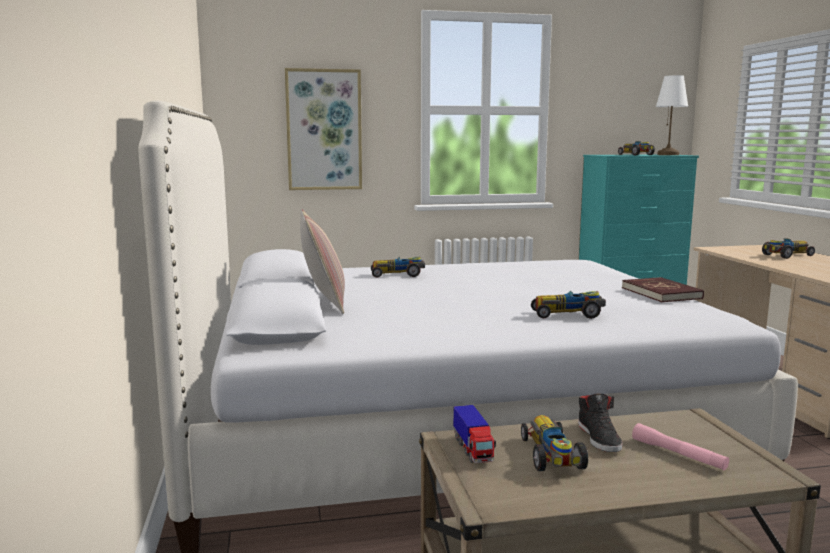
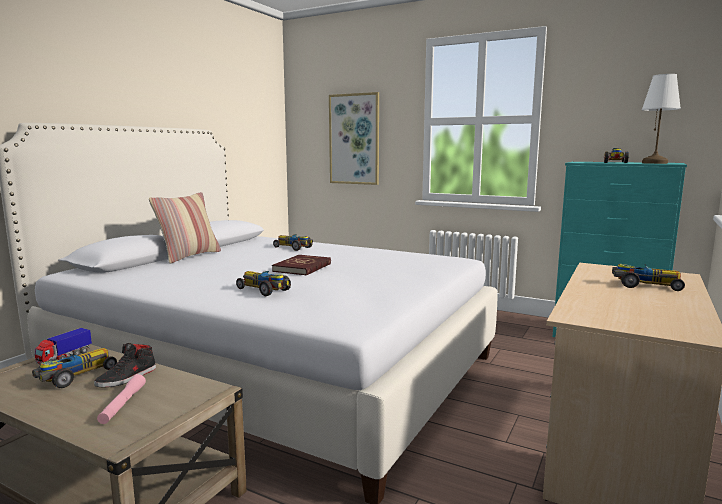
camera: 40 degrees right, 0 degrees up
(661, 293) = (397, 293): red book -> red book (302, 267)

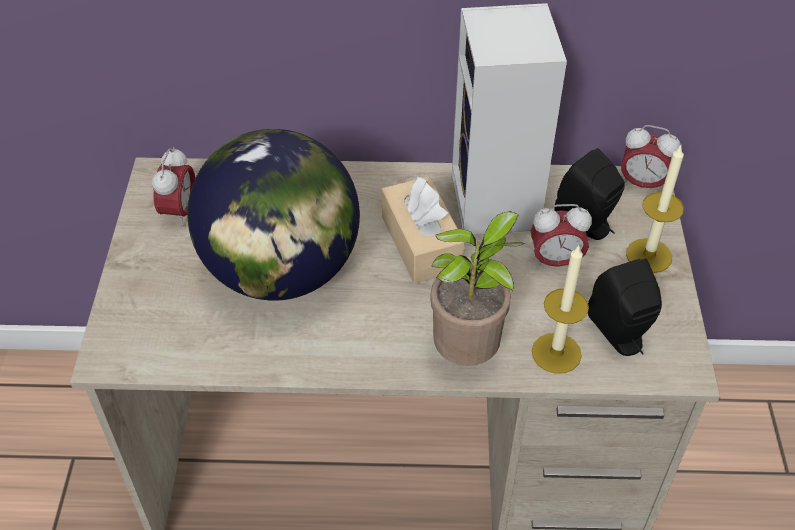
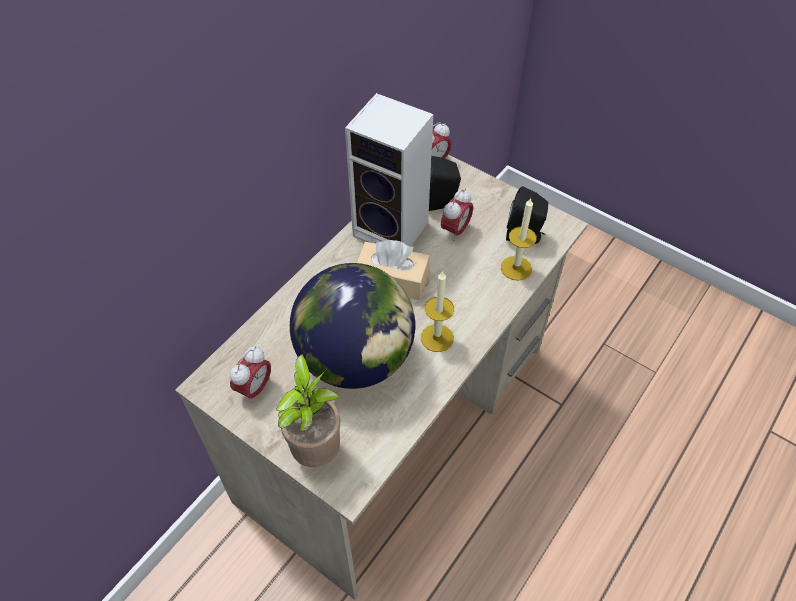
camera: 55 degrees left, 5 degrees up
(180, 212) = (254, 388): alarm clock -> alarm clock turned 75 degrees clockwise
(469, 353) = (488, 304): potted plant -> potted plant (317, 450)
(649, 255) = (483, 192): candle -> candle (437, 338)

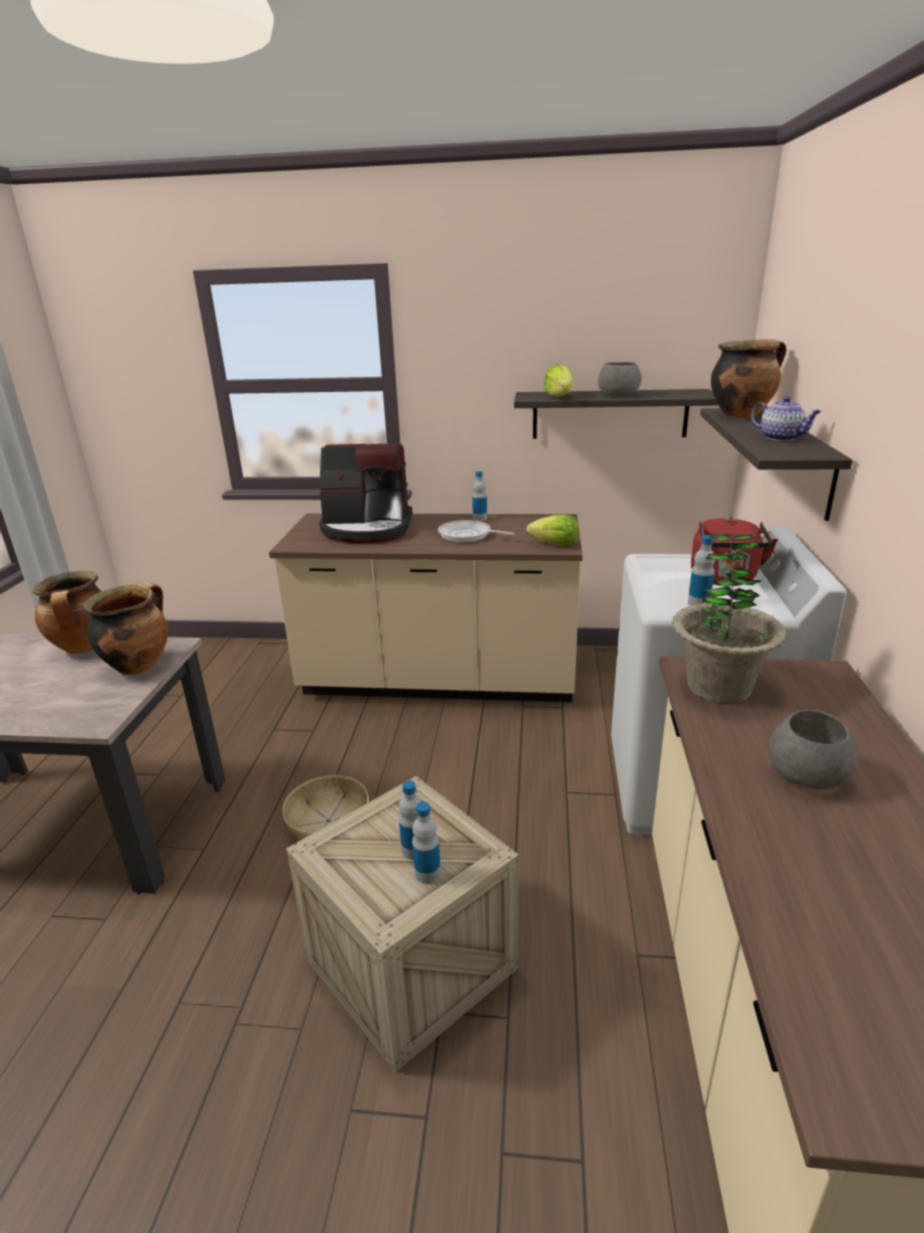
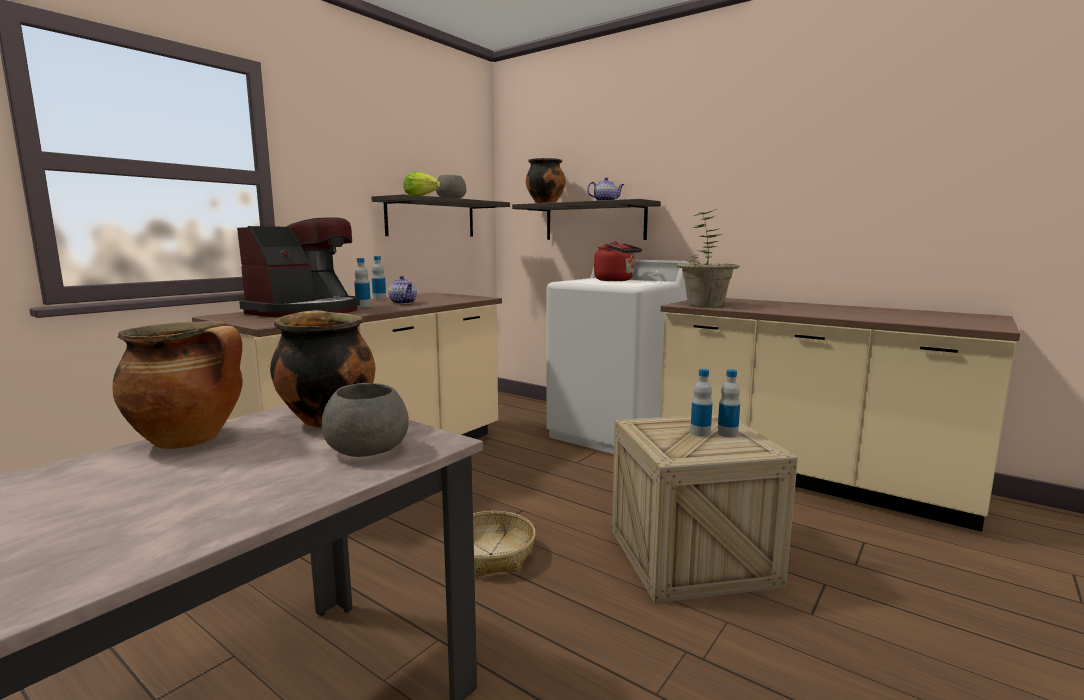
camera: 60 degrees left, 15 degrees down
(467, 535) = (403, 303): frying pan -> teapot
(555, 545) = (474, 298): lettuce -> none
(698, 604) = (638, 283): bottle -> bottle (363, 306)
(806, 773) = (792, 308): grey bowl -> grey bowl (366, 449)

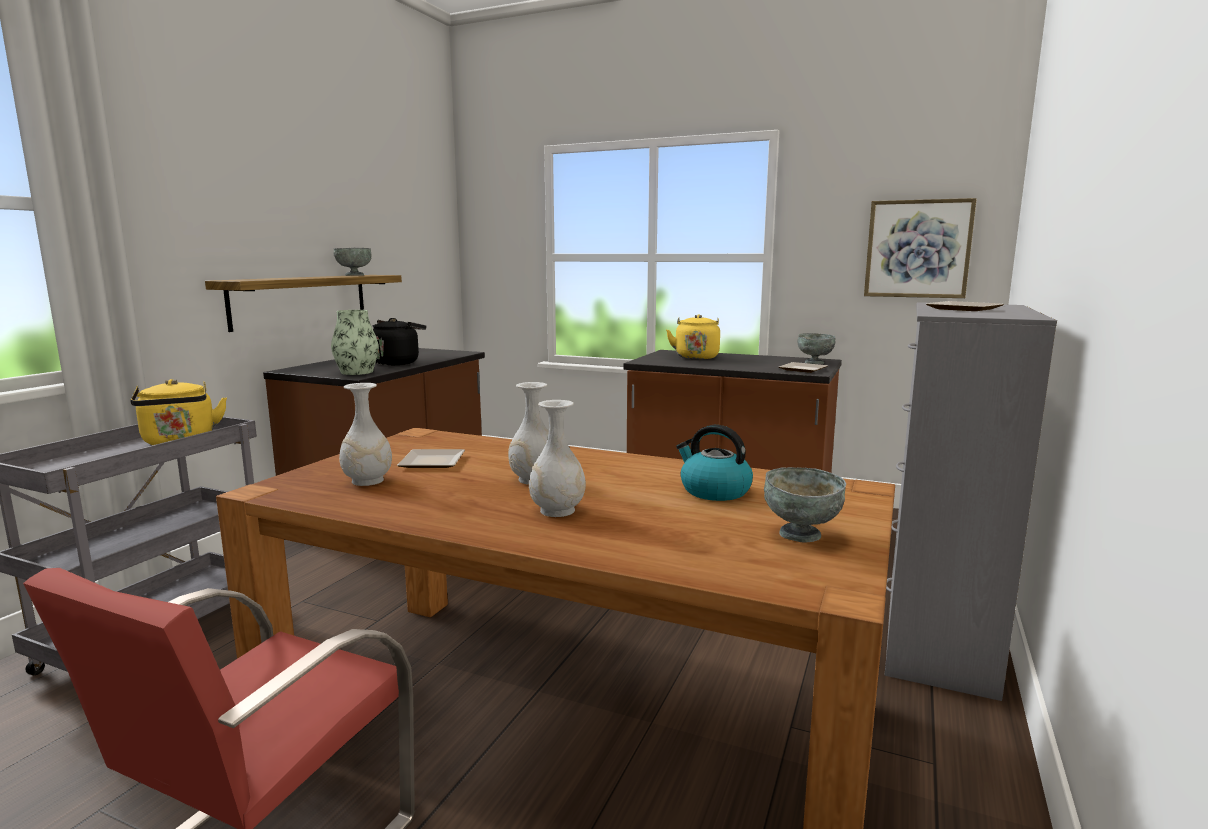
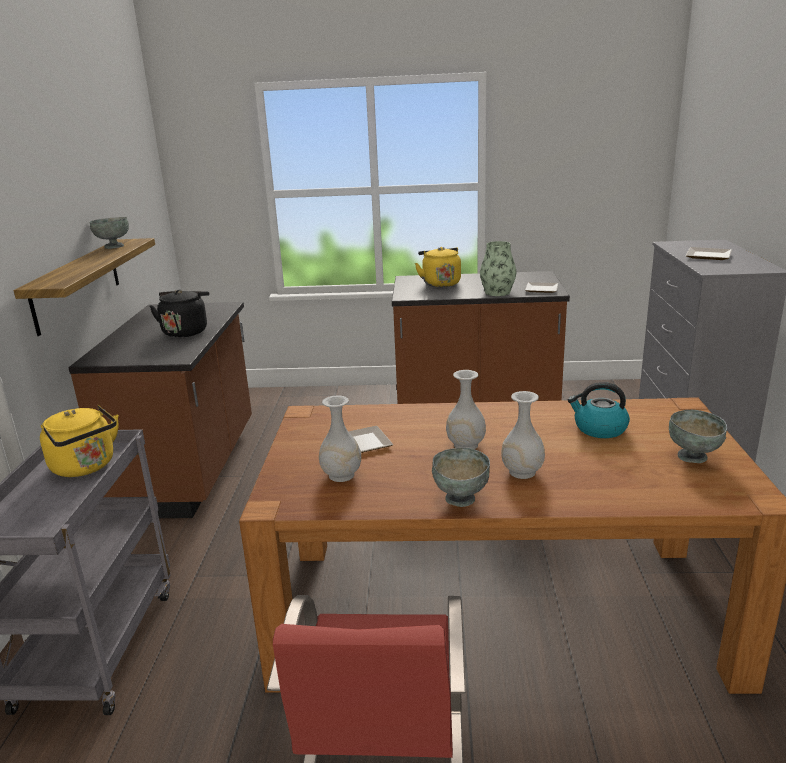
camera: 20 degrees left, 10 degrees up
(357, 372) = (169, 352): vase -> vase (497, 292)
(815, 363) = (539, 279): grey bowl -> grey bowl (461, 499)
(917, 249) = (603, 174): picture -> none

::::::::::

▶ _What to do_
The pictures in the listing above are to be dropped, and everything else reproduced exactly.

▶ _Solution to the exercise_
camera: 40 degrees right, 0 degrees up
(661, 293) = (397, 293): red book -> red book (302, 267)

camera: 55 degrees left, 5 degrees up
(180, 212) = (254, 388): alarm clock -> alarm clock turned 75 degrees clockwise
(469, 353) = (488, 304): potted plant -> potted plant (317, 450)
(649, 255) = (483, 192): candle -> candle (437, 338)

camera: 60 degrees left, 15 degrees down
(467, 535) = (403, 303): frying pan -> teapot
(555, 545) = (474, 298): lettuce -> none
(698, 604) = (638, 283): bottle -> bottle (363, 306)
(806, 773) = (792, 308): grey bowl -> grey bowl (366, 449)

camera: 20 degrees left, 10 degrees up
(357, 372) = (169, 352): vase -> vase (497, 292)
(815, 363) = (539, 279): grey bowl -> grey bowl (461, 499)
(917, 249) = (603, 174): picture -> none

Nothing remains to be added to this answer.